GOING WITH THE FLOE
On Christmas Eve a ship carrying 52 global warming scientists, among others, got stuck in some heavy duty Antarctic ice. The experts had set sail from New Zealand in a quest to prove the concept of global warming or what we now call climate change. The idea was to record the devastating effects of rising temperatures on icebergs and other frozen stuff through temperature and salinity measurements.
The ship is wedged in a 20 nautical mile-wide ice floe. The 10-foot thickness of the ice, along with 30-knot winds and driving snow have stymied rescue efforts of icebreakers from three countries, France, Australia and China.

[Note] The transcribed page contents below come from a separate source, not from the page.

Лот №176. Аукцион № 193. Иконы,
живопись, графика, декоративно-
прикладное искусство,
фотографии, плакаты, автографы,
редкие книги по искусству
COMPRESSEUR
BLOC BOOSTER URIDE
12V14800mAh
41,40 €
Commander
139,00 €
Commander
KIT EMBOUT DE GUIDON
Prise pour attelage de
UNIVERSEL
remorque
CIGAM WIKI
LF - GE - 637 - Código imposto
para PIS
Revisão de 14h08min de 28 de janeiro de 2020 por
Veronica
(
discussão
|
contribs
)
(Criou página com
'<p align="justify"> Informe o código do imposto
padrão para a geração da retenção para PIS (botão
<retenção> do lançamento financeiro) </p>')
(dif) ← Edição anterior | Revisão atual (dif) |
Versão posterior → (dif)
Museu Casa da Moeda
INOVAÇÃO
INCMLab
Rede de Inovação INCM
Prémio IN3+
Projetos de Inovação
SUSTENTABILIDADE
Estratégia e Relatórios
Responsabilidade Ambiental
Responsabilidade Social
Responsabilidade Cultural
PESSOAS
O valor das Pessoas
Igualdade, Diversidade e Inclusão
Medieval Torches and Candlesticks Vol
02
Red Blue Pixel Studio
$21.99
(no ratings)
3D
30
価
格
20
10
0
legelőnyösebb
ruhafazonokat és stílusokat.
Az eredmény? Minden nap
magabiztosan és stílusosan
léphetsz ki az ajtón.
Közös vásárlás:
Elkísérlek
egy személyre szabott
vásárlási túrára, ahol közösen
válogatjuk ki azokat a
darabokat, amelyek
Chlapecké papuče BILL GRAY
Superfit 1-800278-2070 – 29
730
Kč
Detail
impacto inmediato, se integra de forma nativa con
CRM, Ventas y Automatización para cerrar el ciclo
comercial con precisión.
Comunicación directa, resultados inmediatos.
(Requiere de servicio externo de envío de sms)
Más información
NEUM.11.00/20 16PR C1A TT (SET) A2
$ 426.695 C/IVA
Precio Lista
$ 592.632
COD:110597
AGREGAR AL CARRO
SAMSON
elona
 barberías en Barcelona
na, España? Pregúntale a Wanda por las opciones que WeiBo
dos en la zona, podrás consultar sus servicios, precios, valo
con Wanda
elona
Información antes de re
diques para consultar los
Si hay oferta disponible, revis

The current plan is to attempt a helicopter rescue when the weather is more cooperative, which isn’t expected to happen until after New Year’s Day. The chopper, which circles the marooned vessel periodically, is provided by the Chinese. Penguins have also marched across the ice to gawk at the spectacle. They must be wondering what silly humans will do next.
The Lame Spin Award goes to these brainiacs for, as the expedition leader wildly understates it, “getting stuck in our own experiment.” Clearly, their circumstances are much more than merely that. The irony of being stranded in ice that isn’t supposed to exist, at least not in this volume, is not lost on man-made climate change opponents. Critics zero in on the climate change proponents’ use of fossil fuels to get to their destination in the first place. This hypocrisy is exploded exponentially by the rescue vessels’ consumption of much more of the dread pollutants.
What’s even worse, and not yet commented upon, is the fact that the helicopter-flying rescuers – the Chinese – are the biggest polluters in the known Universe. This sorry episode gives “going with the floe” a whole new meaning.